::: DATA FOR REVIEW
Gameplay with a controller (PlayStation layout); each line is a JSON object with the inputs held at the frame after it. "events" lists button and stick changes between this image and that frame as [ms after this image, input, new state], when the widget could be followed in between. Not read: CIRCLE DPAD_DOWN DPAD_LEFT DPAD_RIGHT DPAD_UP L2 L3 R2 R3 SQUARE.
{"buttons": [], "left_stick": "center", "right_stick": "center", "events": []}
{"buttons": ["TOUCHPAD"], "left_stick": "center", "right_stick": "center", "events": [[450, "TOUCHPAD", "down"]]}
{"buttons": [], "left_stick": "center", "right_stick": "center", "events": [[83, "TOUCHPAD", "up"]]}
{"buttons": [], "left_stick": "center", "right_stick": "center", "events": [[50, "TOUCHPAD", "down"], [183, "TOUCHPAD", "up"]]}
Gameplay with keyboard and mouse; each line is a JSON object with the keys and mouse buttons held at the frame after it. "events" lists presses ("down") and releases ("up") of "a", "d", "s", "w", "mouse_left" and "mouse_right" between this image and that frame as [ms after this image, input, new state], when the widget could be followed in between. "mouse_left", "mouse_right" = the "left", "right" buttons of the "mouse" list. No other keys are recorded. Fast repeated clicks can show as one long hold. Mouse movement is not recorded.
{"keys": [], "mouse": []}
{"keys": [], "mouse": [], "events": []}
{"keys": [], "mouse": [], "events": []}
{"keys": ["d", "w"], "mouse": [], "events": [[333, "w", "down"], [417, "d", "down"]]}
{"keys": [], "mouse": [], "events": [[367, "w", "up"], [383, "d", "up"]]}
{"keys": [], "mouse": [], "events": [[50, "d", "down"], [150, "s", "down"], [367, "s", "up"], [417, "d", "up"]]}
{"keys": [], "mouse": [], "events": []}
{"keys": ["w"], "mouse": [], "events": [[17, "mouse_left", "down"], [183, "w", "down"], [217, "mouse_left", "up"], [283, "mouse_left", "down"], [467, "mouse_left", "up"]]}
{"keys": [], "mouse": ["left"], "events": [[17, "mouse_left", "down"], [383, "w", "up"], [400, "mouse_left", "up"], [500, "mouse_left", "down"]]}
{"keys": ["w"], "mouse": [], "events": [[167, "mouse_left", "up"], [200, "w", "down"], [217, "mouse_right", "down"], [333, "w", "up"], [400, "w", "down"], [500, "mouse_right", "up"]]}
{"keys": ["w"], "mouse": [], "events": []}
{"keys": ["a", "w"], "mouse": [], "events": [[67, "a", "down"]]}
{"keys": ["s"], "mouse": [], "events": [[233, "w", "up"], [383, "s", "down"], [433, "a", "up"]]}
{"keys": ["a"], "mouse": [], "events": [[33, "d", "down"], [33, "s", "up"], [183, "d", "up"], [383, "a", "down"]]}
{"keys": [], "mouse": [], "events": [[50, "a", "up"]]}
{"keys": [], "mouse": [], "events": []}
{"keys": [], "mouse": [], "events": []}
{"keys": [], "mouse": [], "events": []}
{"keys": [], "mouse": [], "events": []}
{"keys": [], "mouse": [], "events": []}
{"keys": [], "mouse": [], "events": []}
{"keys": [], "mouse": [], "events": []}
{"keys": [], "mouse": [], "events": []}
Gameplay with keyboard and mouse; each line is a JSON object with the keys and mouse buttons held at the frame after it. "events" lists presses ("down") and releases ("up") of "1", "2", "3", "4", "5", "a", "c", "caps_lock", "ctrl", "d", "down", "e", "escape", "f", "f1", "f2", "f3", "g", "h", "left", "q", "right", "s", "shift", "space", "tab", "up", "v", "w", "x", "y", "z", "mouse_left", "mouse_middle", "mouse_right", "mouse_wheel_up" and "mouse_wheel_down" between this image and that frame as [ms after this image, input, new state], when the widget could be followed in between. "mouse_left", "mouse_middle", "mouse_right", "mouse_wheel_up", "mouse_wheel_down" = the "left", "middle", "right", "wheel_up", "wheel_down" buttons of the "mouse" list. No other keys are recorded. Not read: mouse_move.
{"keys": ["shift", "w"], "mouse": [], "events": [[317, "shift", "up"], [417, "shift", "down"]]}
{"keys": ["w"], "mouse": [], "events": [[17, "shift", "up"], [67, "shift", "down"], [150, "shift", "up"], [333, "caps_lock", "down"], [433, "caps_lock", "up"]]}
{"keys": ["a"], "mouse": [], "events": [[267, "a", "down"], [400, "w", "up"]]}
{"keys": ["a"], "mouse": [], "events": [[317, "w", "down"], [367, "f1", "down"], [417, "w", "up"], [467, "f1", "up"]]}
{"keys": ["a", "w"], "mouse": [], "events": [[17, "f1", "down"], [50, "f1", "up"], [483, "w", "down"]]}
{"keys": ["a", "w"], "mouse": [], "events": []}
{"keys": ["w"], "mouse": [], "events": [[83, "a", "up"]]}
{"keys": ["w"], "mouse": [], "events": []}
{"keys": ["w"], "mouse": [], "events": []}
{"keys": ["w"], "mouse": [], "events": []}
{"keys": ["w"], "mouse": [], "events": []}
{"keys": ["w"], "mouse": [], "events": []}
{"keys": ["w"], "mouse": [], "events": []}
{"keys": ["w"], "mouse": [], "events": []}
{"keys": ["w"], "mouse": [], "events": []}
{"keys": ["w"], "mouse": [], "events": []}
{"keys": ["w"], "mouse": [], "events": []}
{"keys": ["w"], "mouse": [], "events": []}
::::::
• [DESCRIPTION OF THE TASK]:
Transcribe all of the data exactly, leaving no line out.

• [REPLY]:
Gameplay with a controller (PlayStation layout); each line is a JSON object with the inputs held at the frame after it. "events" lists button and stick changes between this image and that frame as [ms after this image, input, new state], when the widget could be followed in between. Not read: CIRCLE DPAD_DOWN DPAD_LEFT DPAD_RIGHT DPAD_UP L2 L3 R2 R3 SQUARE.
{"buttons": [], "left_stick": "center", "right_stick": "center", "events": []}
{"buttons": ["TOUCHPAD"], "left_stick": "center", "right_stick": "center", "events": [[450, "TOUCHPAD", "down"]]}
{"buttons": [], "left_stick": "center", "right_stick": "center", "events": [[83, "TOUCHPAD", "up"]]}
{"buttons": [], "left_stick": "center", "right_stick": "center", "events": [[50, "TOUCHPAD", "down"], [183, "TOUCHPAD", "up"]]}
Gameplay with keyboard and mouse; each line is a JSON object with the keys and mouse buttons held at the frame after it. "events" lists presses ("down") and releases ("up") of "a", "d", "s", "w", "mouse_left" and "mouse_right" between this image and that frame as [ms after this image, input, new state], when the widget could be followed in between. "mouse_left", "mouse_right" = the "left", "right" buttons of the "mouse" list. No other keys are recorded. Fast repeated clicks can show as one long hold. Mouse movement is not recorded.
{"keys": [], "mouse": []}
{"keys": [], "mouse": [], "events": []}
{"keys": [], "mouse": [], "events": []}
{"keys": ["d", "w"], "mouse": [], "events": [[333, "w", "down"], [417, "d", "down"]]}
{"keys": [], "mouse": [], "events": [[367, "w", "up"], [383, "d", "up"]]}
{"keys": [], "mouse": [], "events": [[50, "d", "down"], [150, "s", "down"], [367, "s", "up"], [417, "d", "up"]]}
{"keys": [], "mouse": [], "events": []}
{"keys": ["w"], "mouse": [], "events": [[17, "mouse_left", "down"], [183, "w", "down"], [217, "mouse_left", "up"], [283, "mouse_left", "down"], [467, "mouse_left", "up"]]}
{"keys": [], "mouse": ["left"], "events": [[17, "mouse_left", "down"], [383, "w", "up"], [400, "mouse_left", "up"], [500, "mouse_left", "down"]]}
{"keys": ["w"], "mouse": [], "events": [[167, "mouse_left", "up"], [200, "w", "down"], [217, "mouse_right", "down"], [333, "w", "up"], [400, "w", "down"], [500, "mouse_right", "up"]]}
{"keys": ["w"], "mouse": [], "events": []}
{"keys": ["a", "w"], "mouse": [], "events": [[67, "a", "down"]]}
{"keys": ["s"], "mouse": [], "events": [[233, "w", "up"], [383, "s", "down"], [433, "a", "up"]]}
{"keys": ["a"], "mouse": [], "events": [[33, "d", "down"], [33, "s", "up"], [183, "d", "up"], [383, "a", "down"]]}
{"keys": [], "mouse": [], "events": [[50, "a", "up"]]}
{"keys": [], "mouse": [], "events": []}
{"keys": [], "mouse": [], "events": []}
{"keys": [], "mouse": [], "events": []}
{"keys": [], "mouse": [], "events": []}
{"keys": [], "mouse": [], "events": []}
{"keys": [], "mouse": [], "events": []}
{"keys": [], "mouse": [], "events": []}
{"keys": [], "mouse": [], "events": []}
Gameplay with keyboard and mouse; each line is a JSON object with the keys and mouse buttons held at the frame after it. "events" lists presses ("down") and releases ("up") of "1", "2", "3", "4", "5", "a", "c", "caps_lock", "ctrl", "d", "down", "e", "escape", "f", "f1", "f2", "f3", "g", "h", "left", "q", "right", "s", "shift", "space", "tab", "up", "v", "w", "x", "y", "z", "mouse_left", "mouse_middle", "mouse_right", "mouse_wheel_up" and "mouse_wheel_down" between this image and that frame as [ms after this image, input, new state], when the widget could be followed in between. "mouse_left", "mouse_middle", "mouse_right", "mouse_wheel_up", "mouse_wheel_down" = the "left", "middle", "right", "wheel_up", "wheel_down" buttons of the "mouse" list. No other keys are recorded. Not read: mouse_move.
{"keys": ["shift", "w"], "mouse": [], "events": [[317, "shift", "up"], [417, "shift", "down"]]}
{"keys": ["w"], "mouse": [], "events": [[17, "shift", "up"], [67, "shift", "down"], [150, "shift", "up"], [333, "caps_lock", "down"], [433, "caps_lock", "up"]]}
{"keys": ["a"], "mouse": [], "events": [[267, "a", "down"], [400, "w", "up"]]}
{"keys": ["a"], "mouse": [], "events": [[317, "w", "down"], [367, "f1", "down"], [417, "w", "up"], [467, "f1", "up"]]}
{"keys": ["a", "w"], "mouse": [], "events": [[17, "f1", "down"], [50, "f1", "up"], [483, "w", "down"]]}
{"keys": ["a", "w"], "mouse": [], "events": []}
{"keys": ["w"], "mouse": [], "events": [[83, "a", "up"]]}
{"keys": ["w"], "mouse": [], "events": []}
{"keys": ["w"], "mouse": [], "events": []}
{"keys": ["w"], "mouse": [], "events": []}
{"keys": ["w"], "mouse": [], "events": []}
{"keys": ["w"], "mouse": [], "events": []}
{"keys": ["w"], "mouse": [], "events": []}
{"keys": ["w"], "mouse": [], "events": []}
{"keys": ["w"], "mouse": [], "events": []}
{"keys": ["w"], "mouse": [], "events": []}
{"keys": ["w"], "mouse": [], "events": []}
{"keys": ["w"], "mouse": [], "events": []}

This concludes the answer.